Hedge funds may go from soliciting individual investors behind closed doors to conducting wide advertising campaigns under a rule proposed today by the U.S. Securities and Exchange Commission. SEC commissioners voted 4-1 to invite public comment on a proposal for how to end decades of restrictions on the pursuit of investors by private funds and startups. The proposal is driven by a law that repealed a ban on pitching such investments to all but a select few investors, such as those accustomed to pumping cash into hedge funds.
"I recognize that there are very real concerns about the potential impact of lifting the ban on general solicitation," SEC Chairman Mary Schapiro said before the vote. "While I believe it will be incredibly important for the commission to take a thorough look at the private placement market in the future, I think at this point it is appropriate that we undertake this more narrow mandate that Congress placed upon us."
The Jumpstart Our Business Startups Act, signed into law by President Barack Obama in April, ended the ban as part of a wider effort to expand funding options for fledgling companies. The shift drew criticism from investor-protection groups and the mutual-fund industry, including the Washington-based Investment Company Institute, which have said that lifting the ban without restrictions may expose investors to misleading advertisements by some private funds.
"The greatest threat of all to investors and one that is expected to grow as a result of the Jobs Act involves private offerings," Jack Herstein, president of the North American Securities Administrators Association, said in a conference call with reporters last week.
In the past, securities laws allowed firms to market nonpublicly traded securities only to so-called accredited investors that they were familiar with, usually meaning frequent, wealthy investors. The solicitation rules were designed to protect retail investors from inappropriate risks.
Even as future offerings are marketed to the general public, the new rule would limit participants to those with more than $1 million in assets, excluding primary residences, or those earning more than $200,000 a year.
The SEC's proposal doesn't include restrictions for how offers are advertised, nor does it establish a system for verifying accredited investors -- only that firms must take "reasonable steps" to check.
"These offerings are not for everyone and carry a very high degree of risk," Lori Schock, the SEC's director of investor education and advocacy, said in a June speech. "For every successful venture, there are more numerous failed ventures."

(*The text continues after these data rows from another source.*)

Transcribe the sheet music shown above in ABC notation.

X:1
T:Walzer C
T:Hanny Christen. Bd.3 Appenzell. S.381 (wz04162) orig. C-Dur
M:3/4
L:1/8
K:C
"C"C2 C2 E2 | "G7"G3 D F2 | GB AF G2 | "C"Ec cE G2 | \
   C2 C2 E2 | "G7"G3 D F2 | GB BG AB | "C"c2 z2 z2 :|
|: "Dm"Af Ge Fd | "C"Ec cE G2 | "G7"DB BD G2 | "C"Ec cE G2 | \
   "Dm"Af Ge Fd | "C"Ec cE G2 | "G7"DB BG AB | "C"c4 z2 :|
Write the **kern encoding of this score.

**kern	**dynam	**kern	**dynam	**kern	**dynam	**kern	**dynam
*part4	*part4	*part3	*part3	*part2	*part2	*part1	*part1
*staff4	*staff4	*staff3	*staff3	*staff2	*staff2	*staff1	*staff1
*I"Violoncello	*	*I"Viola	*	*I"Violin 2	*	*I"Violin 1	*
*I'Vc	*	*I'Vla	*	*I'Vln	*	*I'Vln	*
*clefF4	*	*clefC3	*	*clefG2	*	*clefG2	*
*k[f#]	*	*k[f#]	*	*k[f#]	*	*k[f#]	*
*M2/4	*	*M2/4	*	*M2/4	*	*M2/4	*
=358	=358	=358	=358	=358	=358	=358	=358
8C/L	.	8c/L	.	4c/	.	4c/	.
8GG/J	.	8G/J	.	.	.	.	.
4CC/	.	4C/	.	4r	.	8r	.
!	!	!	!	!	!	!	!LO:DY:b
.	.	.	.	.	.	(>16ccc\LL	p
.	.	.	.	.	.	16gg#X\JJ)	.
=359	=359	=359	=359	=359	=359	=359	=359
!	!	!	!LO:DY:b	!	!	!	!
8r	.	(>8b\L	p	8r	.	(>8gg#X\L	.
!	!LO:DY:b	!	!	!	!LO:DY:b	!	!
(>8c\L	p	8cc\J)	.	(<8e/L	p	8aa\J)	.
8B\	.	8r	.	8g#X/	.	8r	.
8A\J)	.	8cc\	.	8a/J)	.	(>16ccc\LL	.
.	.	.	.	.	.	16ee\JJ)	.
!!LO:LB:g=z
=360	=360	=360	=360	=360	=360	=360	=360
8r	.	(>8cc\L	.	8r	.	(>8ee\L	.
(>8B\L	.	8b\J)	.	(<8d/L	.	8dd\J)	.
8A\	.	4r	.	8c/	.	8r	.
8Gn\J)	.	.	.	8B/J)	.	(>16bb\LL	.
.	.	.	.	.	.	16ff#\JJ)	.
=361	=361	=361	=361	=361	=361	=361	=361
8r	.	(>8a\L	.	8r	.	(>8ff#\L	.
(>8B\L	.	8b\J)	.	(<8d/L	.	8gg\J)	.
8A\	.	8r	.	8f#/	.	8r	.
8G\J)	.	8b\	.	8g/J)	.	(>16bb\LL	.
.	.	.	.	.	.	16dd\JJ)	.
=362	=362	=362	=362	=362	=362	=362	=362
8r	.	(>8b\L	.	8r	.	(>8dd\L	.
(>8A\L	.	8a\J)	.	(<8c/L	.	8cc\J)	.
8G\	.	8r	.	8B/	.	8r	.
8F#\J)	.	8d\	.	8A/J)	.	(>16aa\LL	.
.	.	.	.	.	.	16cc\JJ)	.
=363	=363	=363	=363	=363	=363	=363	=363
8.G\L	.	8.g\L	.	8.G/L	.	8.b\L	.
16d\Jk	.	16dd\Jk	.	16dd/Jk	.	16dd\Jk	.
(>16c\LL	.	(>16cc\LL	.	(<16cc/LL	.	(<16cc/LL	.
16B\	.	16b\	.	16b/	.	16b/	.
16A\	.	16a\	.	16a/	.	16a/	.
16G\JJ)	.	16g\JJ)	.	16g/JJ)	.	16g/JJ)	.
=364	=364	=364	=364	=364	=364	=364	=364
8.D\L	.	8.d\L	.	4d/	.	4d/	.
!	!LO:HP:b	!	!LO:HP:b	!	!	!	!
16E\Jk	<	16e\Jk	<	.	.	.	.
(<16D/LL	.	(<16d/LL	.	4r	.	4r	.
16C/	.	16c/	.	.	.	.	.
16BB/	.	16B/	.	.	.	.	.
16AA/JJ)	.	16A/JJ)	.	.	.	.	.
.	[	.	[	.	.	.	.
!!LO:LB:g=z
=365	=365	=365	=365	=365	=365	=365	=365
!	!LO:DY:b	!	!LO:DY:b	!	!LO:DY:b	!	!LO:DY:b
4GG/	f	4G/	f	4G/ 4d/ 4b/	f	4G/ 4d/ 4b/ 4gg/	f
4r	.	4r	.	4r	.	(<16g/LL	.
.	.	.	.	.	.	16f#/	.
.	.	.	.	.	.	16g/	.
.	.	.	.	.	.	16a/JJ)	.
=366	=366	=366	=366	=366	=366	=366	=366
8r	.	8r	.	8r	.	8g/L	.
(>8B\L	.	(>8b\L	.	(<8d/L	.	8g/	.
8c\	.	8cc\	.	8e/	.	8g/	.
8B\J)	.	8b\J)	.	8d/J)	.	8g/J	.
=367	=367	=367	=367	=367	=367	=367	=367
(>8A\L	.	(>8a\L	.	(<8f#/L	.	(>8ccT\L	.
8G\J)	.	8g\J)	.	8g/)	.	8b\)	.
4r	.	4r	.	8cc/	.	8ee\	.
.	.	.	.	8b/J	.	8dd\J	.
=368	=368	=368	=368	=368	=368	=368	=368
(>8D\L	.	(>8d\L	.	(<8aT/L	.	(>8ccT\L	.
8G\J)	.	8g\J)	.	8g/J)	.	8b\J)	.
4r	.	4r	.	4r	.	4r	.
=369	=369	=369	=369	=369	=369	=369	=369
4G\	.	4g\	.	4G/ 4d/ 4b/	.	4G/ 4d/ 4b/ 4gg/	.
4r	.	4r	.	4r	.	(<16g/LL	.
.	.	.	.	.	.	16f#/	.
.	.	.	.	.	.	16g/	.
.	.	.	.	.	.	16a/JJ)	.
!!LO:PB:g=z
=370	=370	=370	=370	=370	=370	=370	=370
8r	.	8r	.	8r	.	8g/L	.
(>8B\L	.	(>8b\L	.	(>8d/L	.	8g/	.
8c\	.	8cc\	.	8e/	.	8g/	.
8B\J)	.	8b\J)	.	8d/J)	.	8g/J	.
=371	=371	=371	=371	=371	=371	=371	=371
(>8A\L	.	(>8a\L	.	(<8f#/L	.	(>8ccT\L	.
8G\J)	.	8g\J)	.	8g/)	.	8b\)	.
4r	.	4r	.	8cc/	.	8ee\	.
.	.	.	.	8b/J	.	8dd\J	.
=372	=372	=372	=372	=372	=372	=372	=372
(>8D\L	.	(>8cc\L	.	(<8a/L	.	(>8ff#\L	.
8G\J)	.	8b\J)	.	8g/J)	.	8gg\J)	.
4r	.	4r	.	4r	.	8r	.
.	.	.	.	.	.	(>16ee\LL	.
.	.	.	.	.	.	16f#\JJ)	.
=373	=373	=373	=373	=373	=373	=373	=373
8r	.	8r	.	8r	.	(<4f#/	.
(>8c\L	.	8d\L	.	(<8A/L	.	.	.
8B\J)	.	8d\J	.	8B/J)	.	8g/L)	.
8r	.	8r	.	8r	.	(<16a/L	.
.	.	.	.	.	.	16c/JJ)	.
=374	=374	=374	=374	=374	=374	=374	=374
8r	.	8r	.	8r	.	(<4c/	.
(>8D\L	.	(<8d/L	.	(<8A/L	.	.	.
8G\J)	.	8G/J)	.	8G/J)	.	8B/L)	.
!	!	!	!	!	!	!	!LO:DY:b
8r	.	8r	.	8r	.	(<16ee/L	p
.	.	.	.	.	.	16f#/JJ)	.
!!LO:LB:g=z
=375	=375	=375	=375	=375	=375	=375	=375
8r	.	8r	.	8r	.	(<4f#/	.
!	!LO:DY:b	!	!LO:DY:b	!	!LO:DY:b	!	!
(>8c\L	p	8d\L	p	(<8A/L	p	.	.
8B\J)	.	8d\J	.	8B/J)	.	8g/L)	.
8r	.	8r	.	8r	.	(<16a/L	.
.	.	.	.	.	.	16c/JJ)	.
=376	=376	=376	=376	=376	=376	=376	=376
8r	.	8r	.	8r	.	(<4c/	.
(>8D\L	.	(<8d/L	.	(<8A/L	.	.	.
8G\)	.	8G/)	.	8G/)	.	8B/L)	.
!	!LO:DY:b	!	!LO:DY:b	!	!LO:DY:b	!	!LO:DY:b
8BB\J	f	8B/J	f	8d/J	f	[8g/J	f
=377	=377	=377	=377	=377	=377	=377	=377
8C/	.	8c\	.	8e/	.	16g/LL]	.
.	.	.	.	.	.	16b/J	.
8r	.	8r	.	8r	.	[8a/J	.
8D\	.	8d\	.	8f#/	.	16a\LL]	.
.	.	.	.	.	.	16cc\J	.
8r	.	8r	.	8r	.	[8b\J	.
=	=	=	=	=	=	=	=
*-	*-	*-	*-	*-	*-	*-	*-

Private offerings are the No. 1 fraud or scheme leading to enforcement actions and investigations, according to NASAA. The number of cases involving these types of investments jumped to 410 last year, according to preliminary data from the organization of state securities regulators. That's a 60 percent increase from 2010. The lift on the advertising ban will educate a broader group about the type of private offerings available, said Steven Nadel, a partner at the law firm of Seward & Kissel LLP in New York who specializes in hedge funds and other alternative investments.
"There's plenty of wealthy Americans who may not be super sophisticated when it comes to investing in alternatives," Nadel said in an interview before the meeting. "It will create more knowledge, more transparency, more understanding of the entire alternative industry."
The SEC missed the law's July implementation deadline, and the 30-day public comment period will delay new hedge-fund advertising practices even further.
"The 90-day deadline did not provide a realistic time frame for the drafting of a new rule, the preparation of an accompanying economic analysis, the proper review by the commission, and an opportunity for public input," John Nester, an SEC spokesman, said in a statement.